During seven years of investigative journeys in Indonesia, Brazil and East Africa, he was shot at, beaten up by military police, shipwrecked and stung into a poisoned coma by hornets. He came back to work in Britain after being pronounced clinically dead in Lodwar General Hospital in north-western Kenya, having contracted cerebral malaria.

In Britain, he joined the roads protest movement. He was hospitalised by security guards, who drove a metal spike through his foot, smashing the middle bone. He helped to found The Land is Ours, which has occupied land all over the country, including 13 acres of prime real estate in Wandsworth belonging to the Guinness corporation and destined for a giant superstore. The protesters beat Guinness in court, built an eco-village and held onto the land for six months.

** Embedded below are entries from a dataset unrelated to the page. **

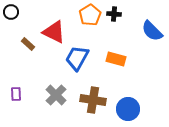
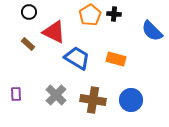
black circle: moved 18 px right
blue trapezoid: rotated 92 degrees clockwise
blue circle: moved 3 px right, 9 px up
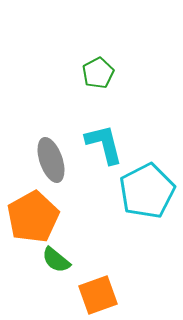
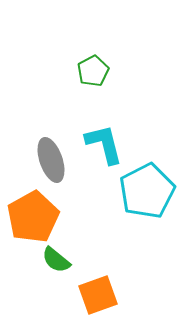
green pentagon: moved 5 px left, 2 px up
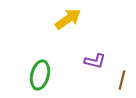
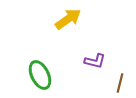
green ellipse: rotated 40 degrees counterclockwise
brown line: moved 2 px left, 3 px down
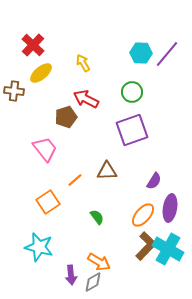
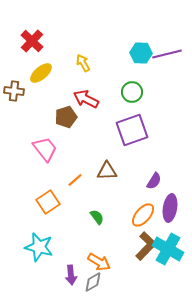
red cross: moved 1 px left, 4 px up
purple line: rotated 36 degrees clockwise
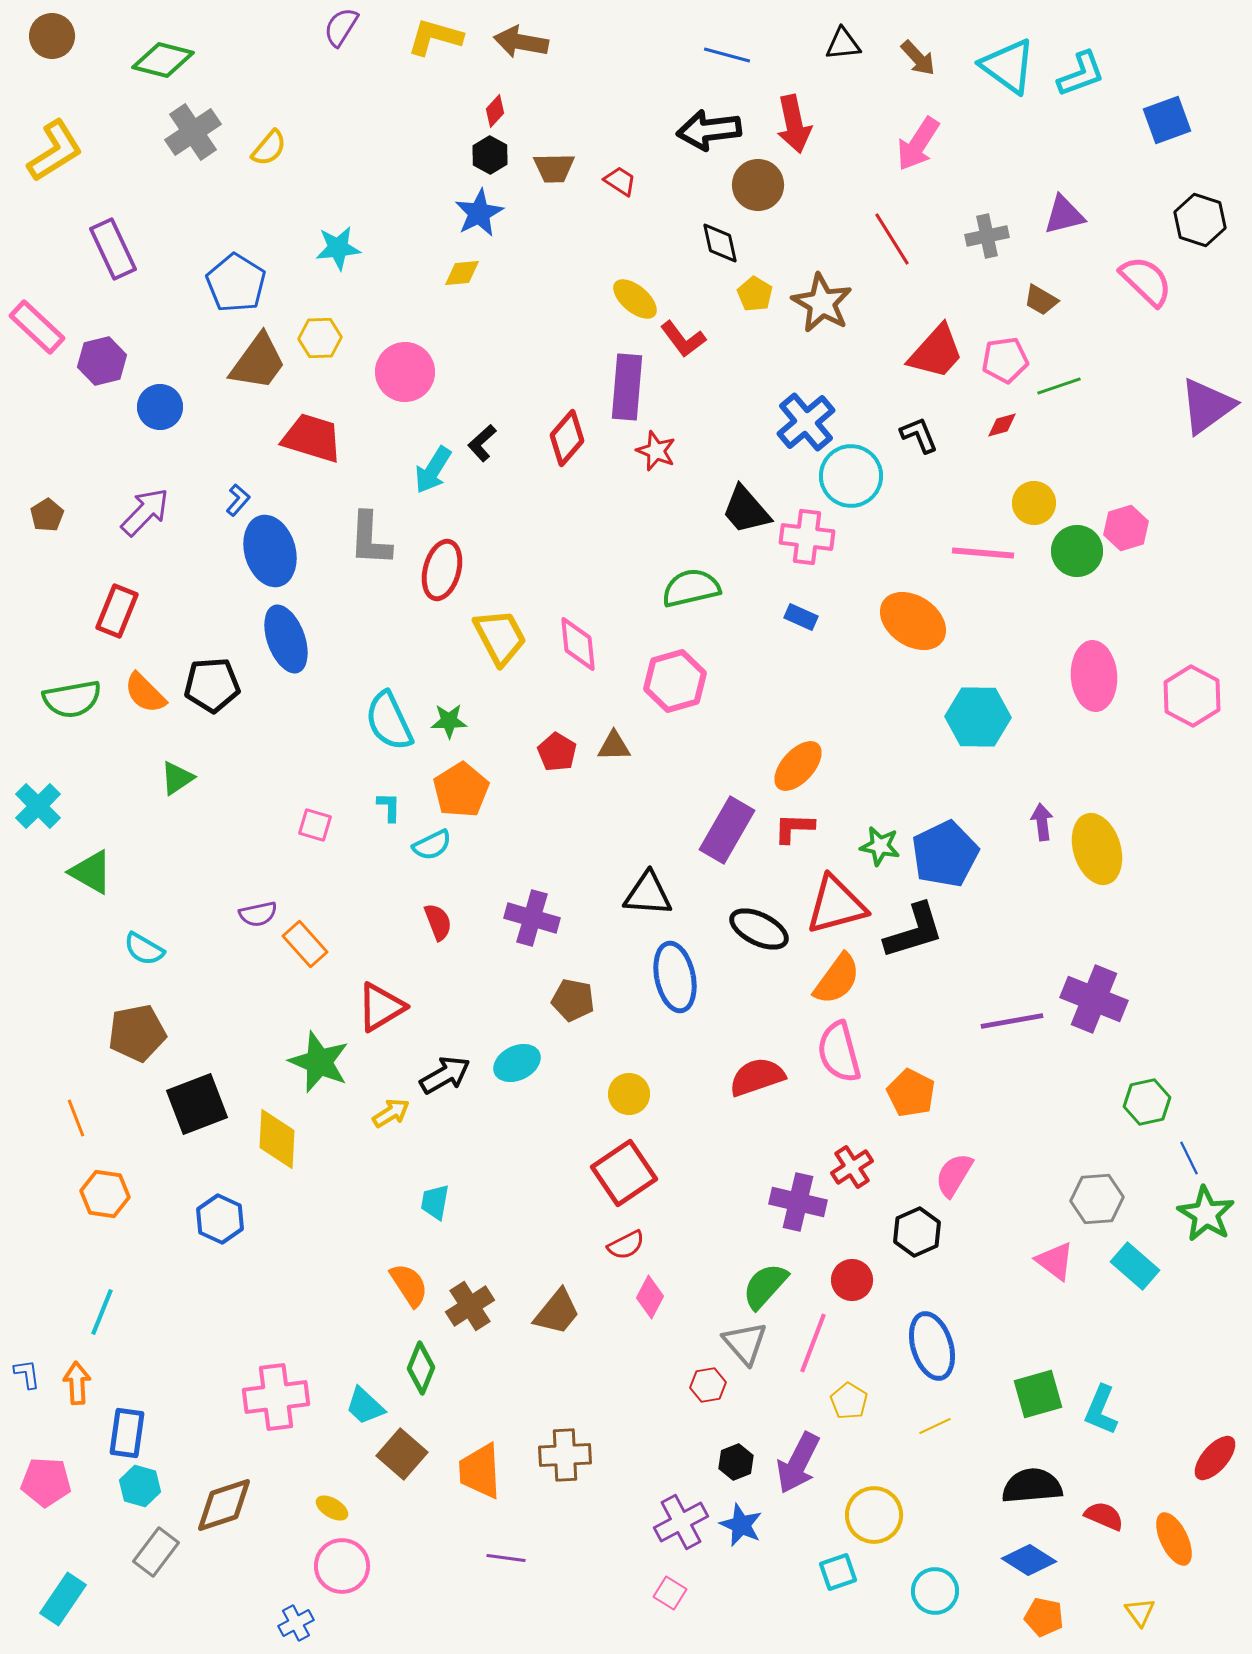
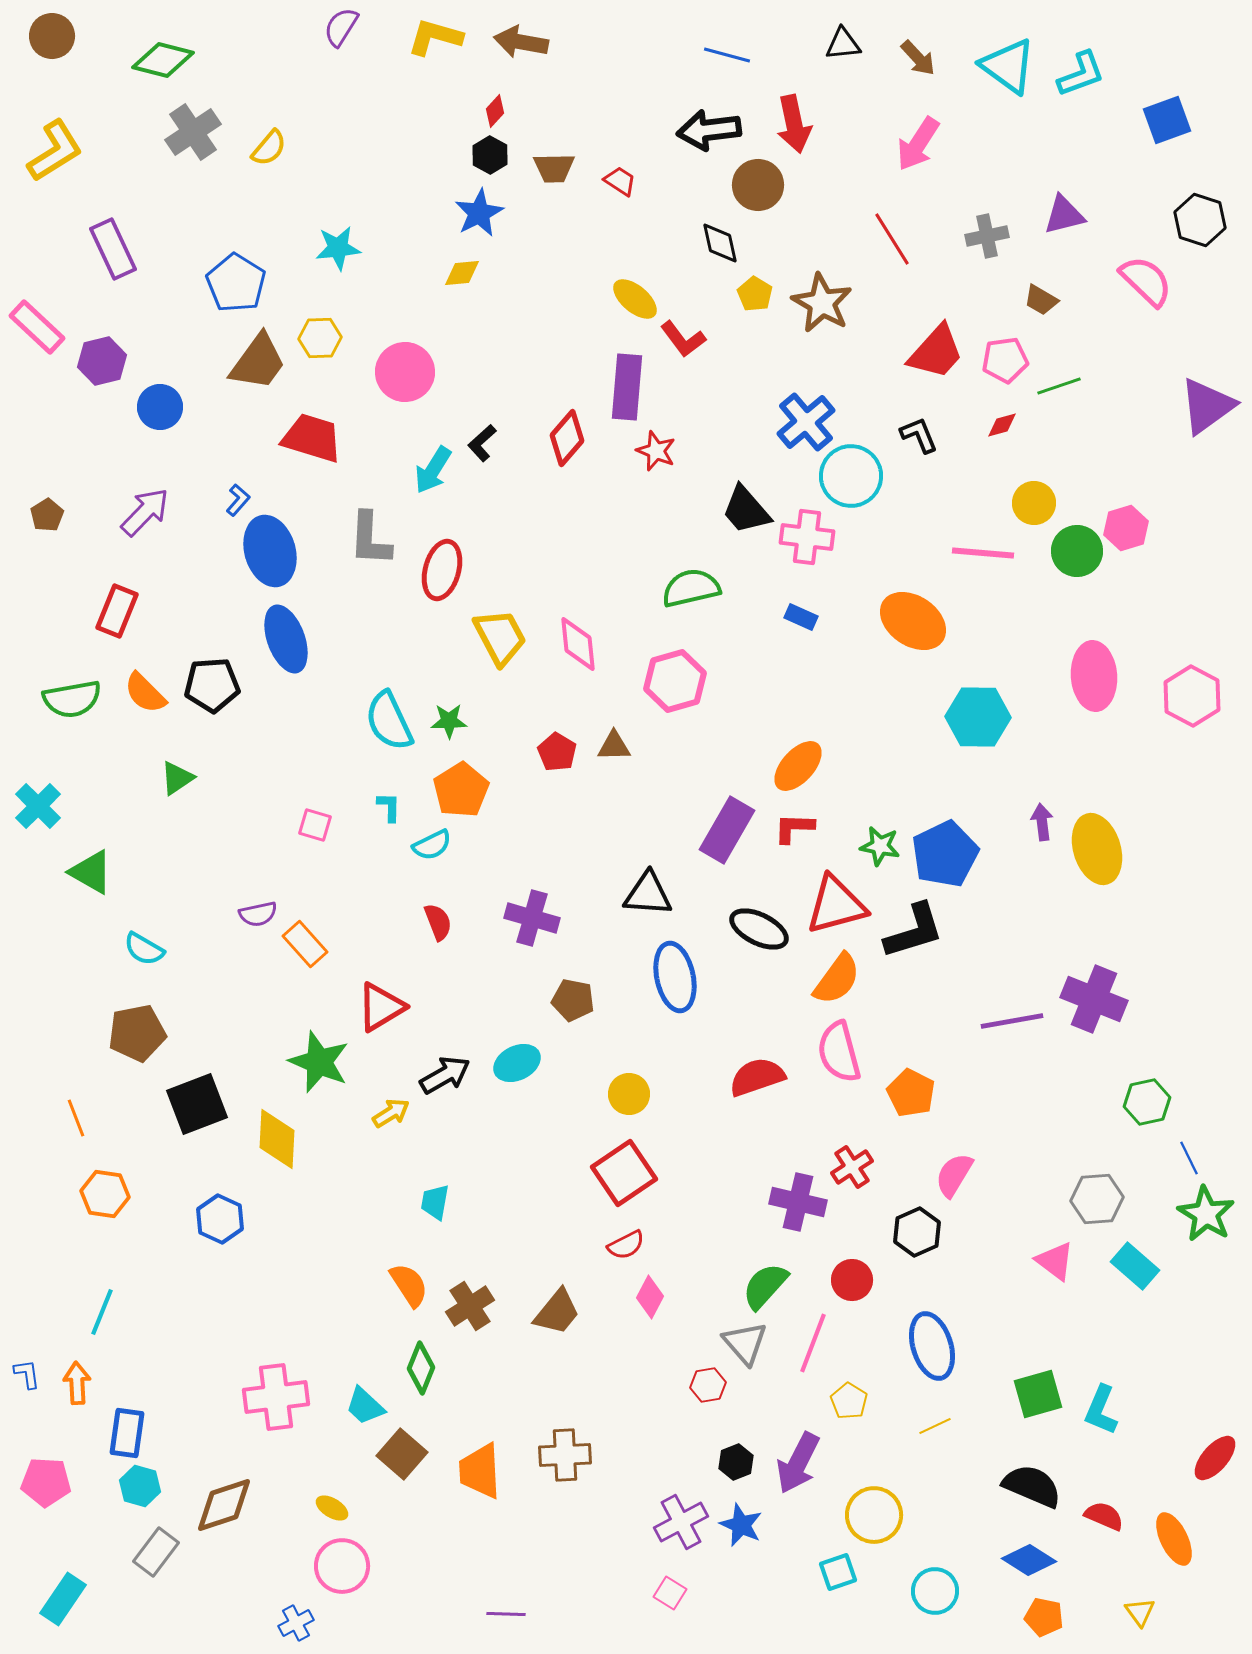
black semicircle at (1032, 1486): rotated 28 degrees clockwise
purple line at (506, 1558): moved 56 px down; rotated 6 degrees counterclockwise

He has held visiting fellowships or professorships at the universities of Oxford (environmental policy), Bristol (philosophy), Keele (politics) and East London (environmental science). He is currently visiting professor of planning at Oxford Brookes University. In 1995 Nelson Mandela presented him with a United Nations Global 500 Award for outstanding environmental achievement. He has also won the Lloyds National Screenwriting Prize for his screenplay The Norwegian, a Sony Award for radio production, the Sir Peter Kent Award and the OneWorld National Press Award.

In summer 2007 he was awarded an honorary doctorate by the University of Essex and an honorary fellowship by Cardiff University.